Four things to solve South Africa’s problems

Asset managers say corruption-free state-owned enterprises (SOEs), reducing crime and lawlessness, quality education, and a permanent solution to the electricity crisis will solve most of South Africa’s problems. 

This is according to AlexForbes’ annual Manager Watch Survey that asked South Africa’s asset managers for their three wishes for the country. 

The wishes had to, hypothetically speaking, contribute to eradicating some of the difficulties that continue to engulf South Africans and impact their quality of life and the economy. 

The CEOs of some of the country’s largest asset managers, such as Coronation, Stanlib, and AlexForbes, participated.

The top four wishes of asset managers were: 

1. Corruption-free state-owned enterprises

SOEs are vital for South Africa’s economic development and their mismanagement, due to corruption, has significantly impaired the country’s economic growth. 

These companies ought to contribute to the national fiscus rather than draining it. Effective management would free up state revenue for other areas such as education, healthcare, and policing. 

According to asset managers, corruption-free SOEs would also be financially sustainable and contribute to the national economy. 

2. Reduction of crime and lawlessness

Improved safety and security of citizens and businesses would create a conducive environment for economic growth and development.

According to the CEOs, creating an environment that encourages investment and economic participation is the central role of government. 

For people to engage in commerce and for an inclusive economy to be created, people must first feel safe. 

3. Quality education and meaningful employment

South Africa desperately needs to upskill its working population to drive economic participation and form an inclusive economy. 

Improved education will reduce inequality and poverty while also reducing the population’s reliance on social grants – increasing citizens’ contribution to the national fiscus.

MATERIAL PROVIDED:

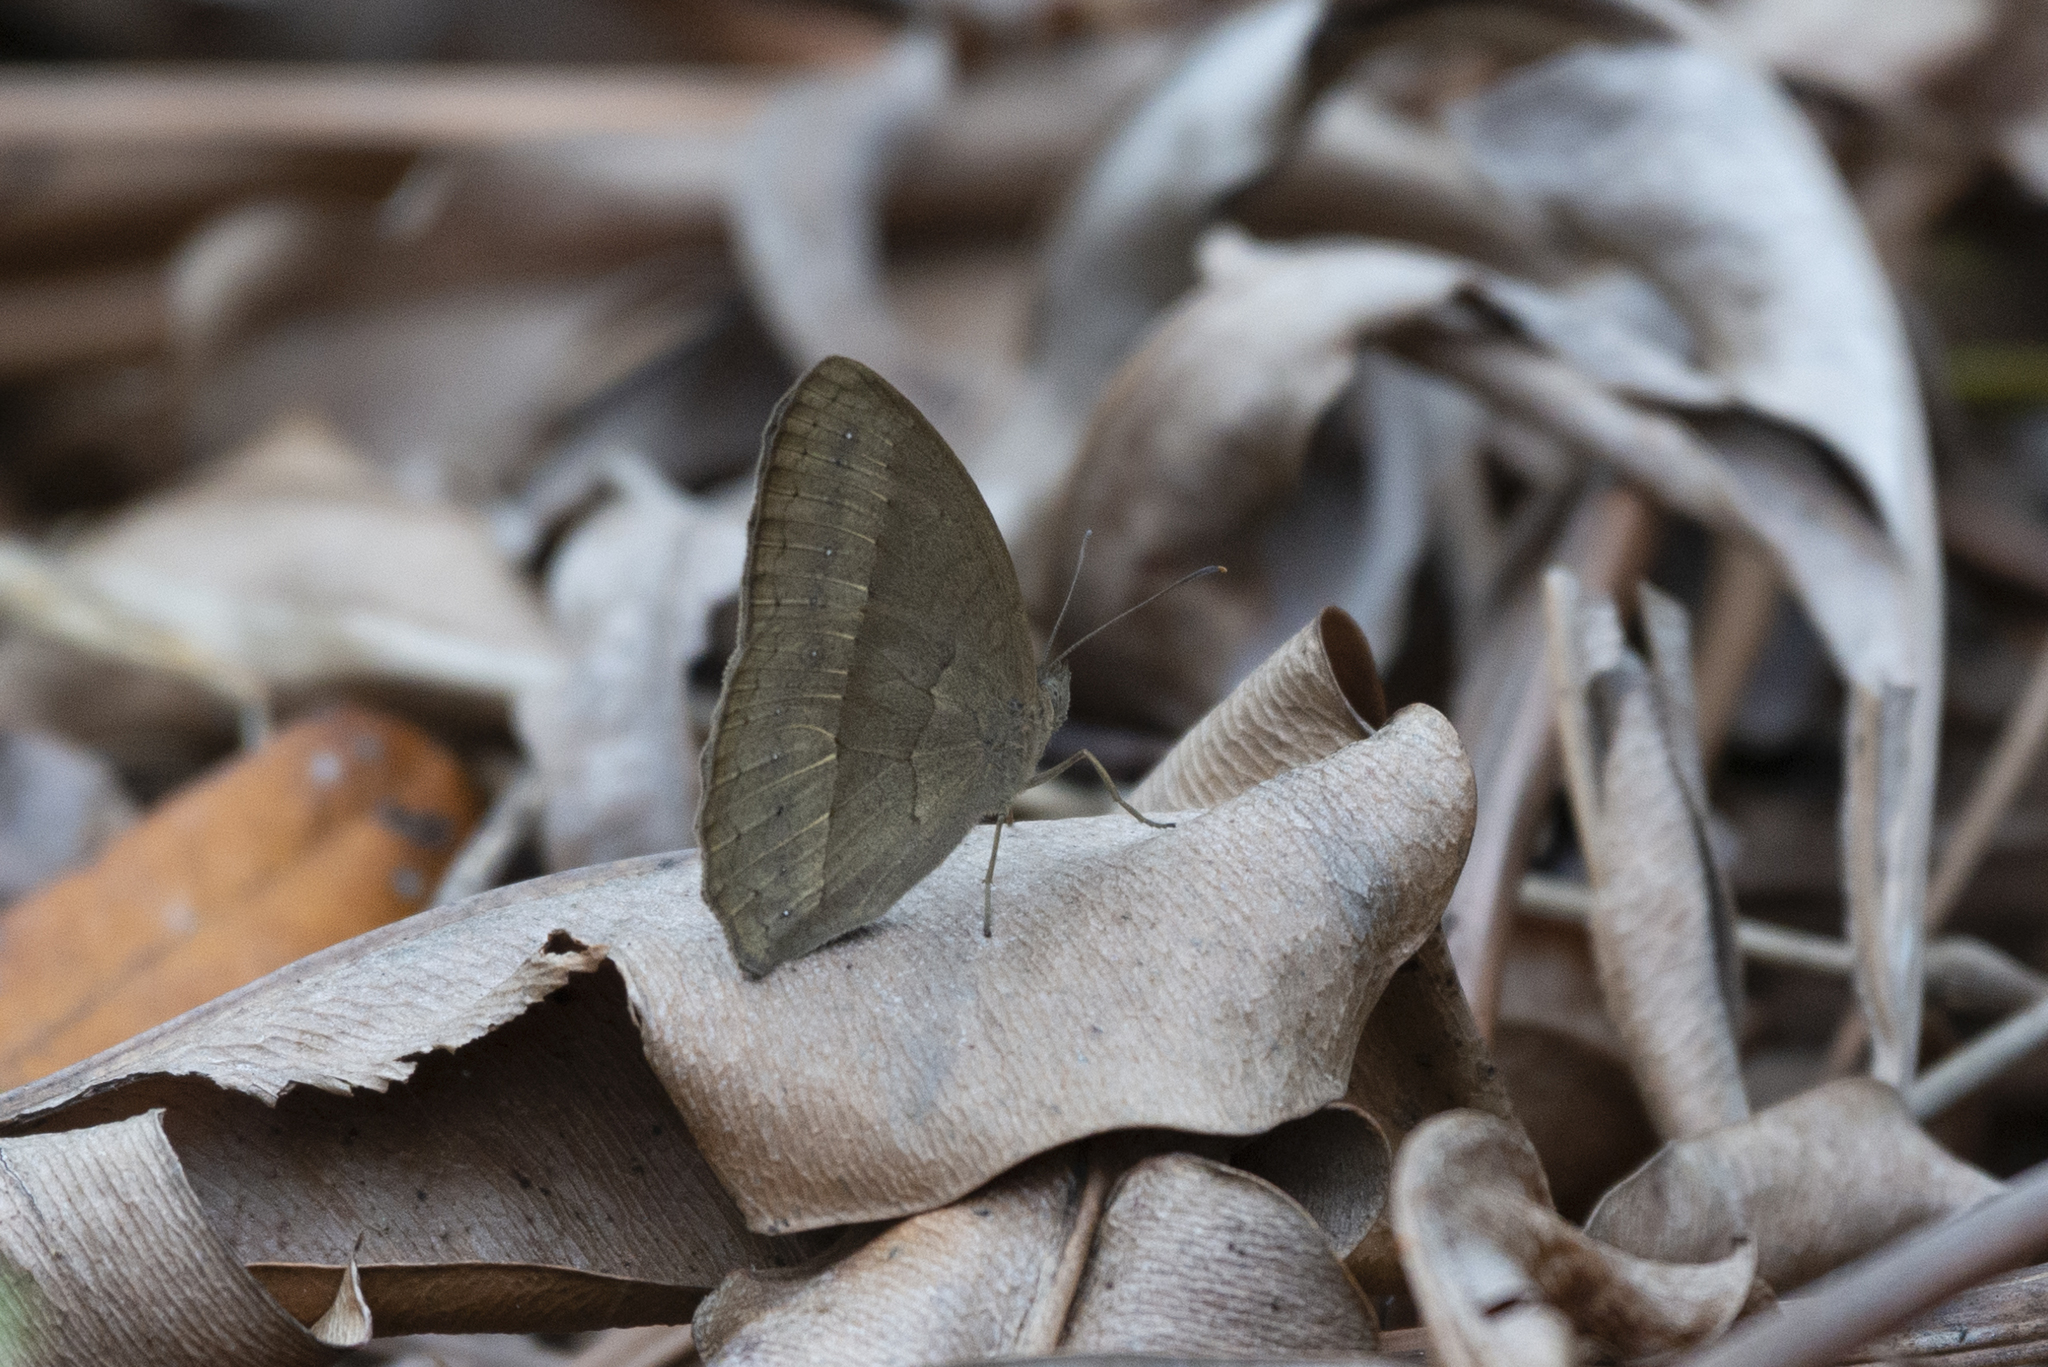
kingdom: Animalia
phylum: Arthropoda
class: Insecta
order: Lepidoptera
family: Nymphalidae
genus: Mycalesis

TASK DIRECTIONS: Continue the article on asset managers' four wishes for South Africa, starting after its last sentence.

ANSWER SPACE:
Coronation CEO Anton Pillay said the government should focus on technical skills education.

This would ensure more South Africans are readily employable and reduce the skills shortage many private-sector companies face.

4. A solution to the electricity crisis

Load-shedding is an inherent constraint on the economy, confining growth in South Africa to below 2% for the foreseeable future – provided other issues are taken care of. 

Economic growth requires a stable, affordable supply of electricity. Moreover, an economy cannot grow without an energy surplus. 

Implementation is key

AlexForbes CEO, Dawie de Villiers, had one particular wish – for the government to implement its stated reform policies. 

The government has already formally adopted these policies, which, if implemented, will make South Africa a more attractive investment destination and boost economic growth. 

However, the government has been sluggish in executing these stated policies. 

These policies will, if coupled with improved policing, encourage South Africans to start businesses and incentivise employers to upskill their employees. 

To this end, public-private partnerships are vital in delivering reliable energy, efficient social services, and high-quality healthcare.